WORK TO BE COMPLETED: Each line from the one holding "left elbow: (314, 304)" to the end of the listing below must be given again exactly as it appears.

-*-*-

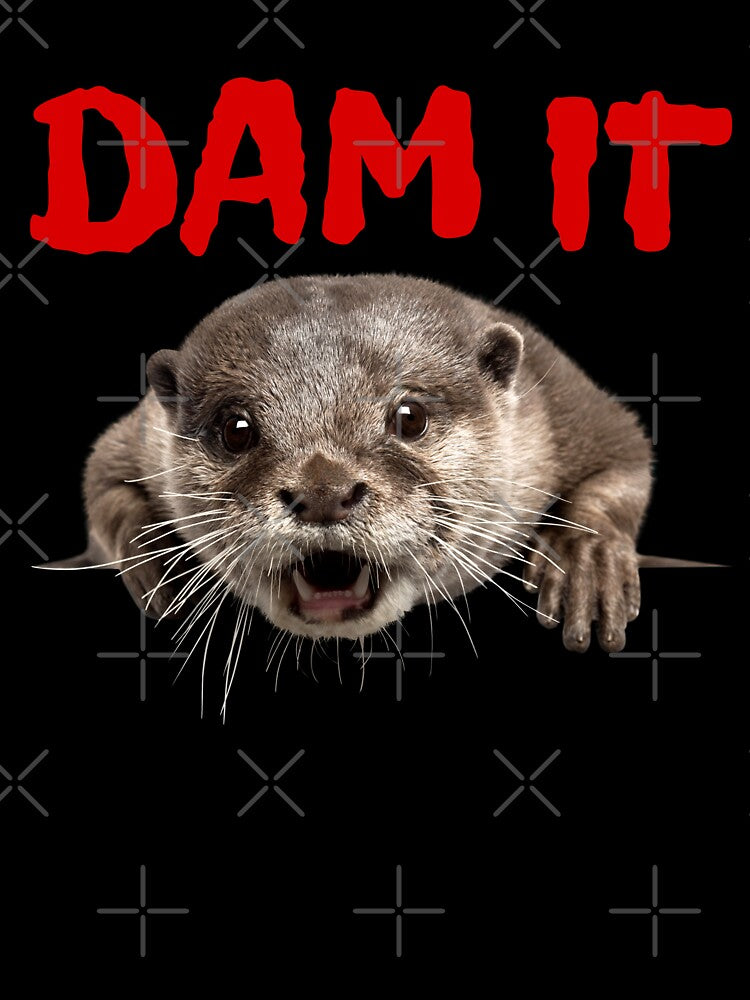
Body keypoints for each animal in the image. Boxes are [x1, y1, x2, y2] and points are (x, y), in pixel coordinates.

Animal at [52, 274, 659, 654]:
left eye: (410, 416)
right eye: (236, 429)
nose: (324, 491)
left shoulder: (559, 404)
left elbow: (624, 460)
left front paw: (586, 560)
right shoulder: (142, 433)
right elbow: (100, 476)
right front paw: (150, 553)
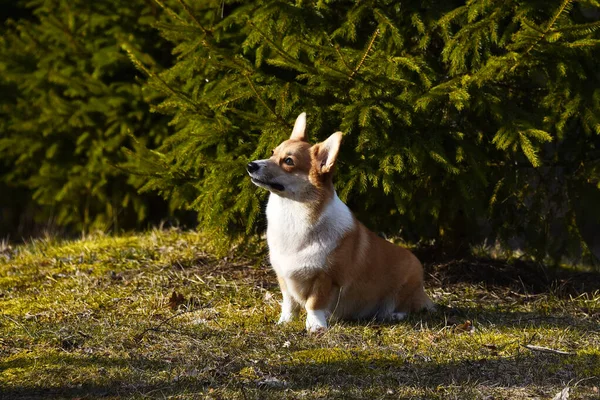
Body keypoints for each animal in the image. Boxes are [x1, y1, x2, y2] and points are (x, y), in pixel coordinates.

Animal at [246, 112, 434, 332]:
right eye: (273, 152)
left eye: (289, 161)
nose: (250, 165)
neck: (293, 213)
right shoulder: (283, 276)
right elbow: (289, 302)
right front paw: (285, 321)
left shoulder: (325, 277)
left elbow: (314, 304)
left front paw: (315, 326)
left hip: (406, 285)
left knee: (409, 307)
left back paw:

-*-*-

ANSWER FOR THIS EXERCISE:
left elbow: (314, 304)
left front paw: (315, 326)
left hip: (406, 285)
left knee: (409, 307)
left back paw:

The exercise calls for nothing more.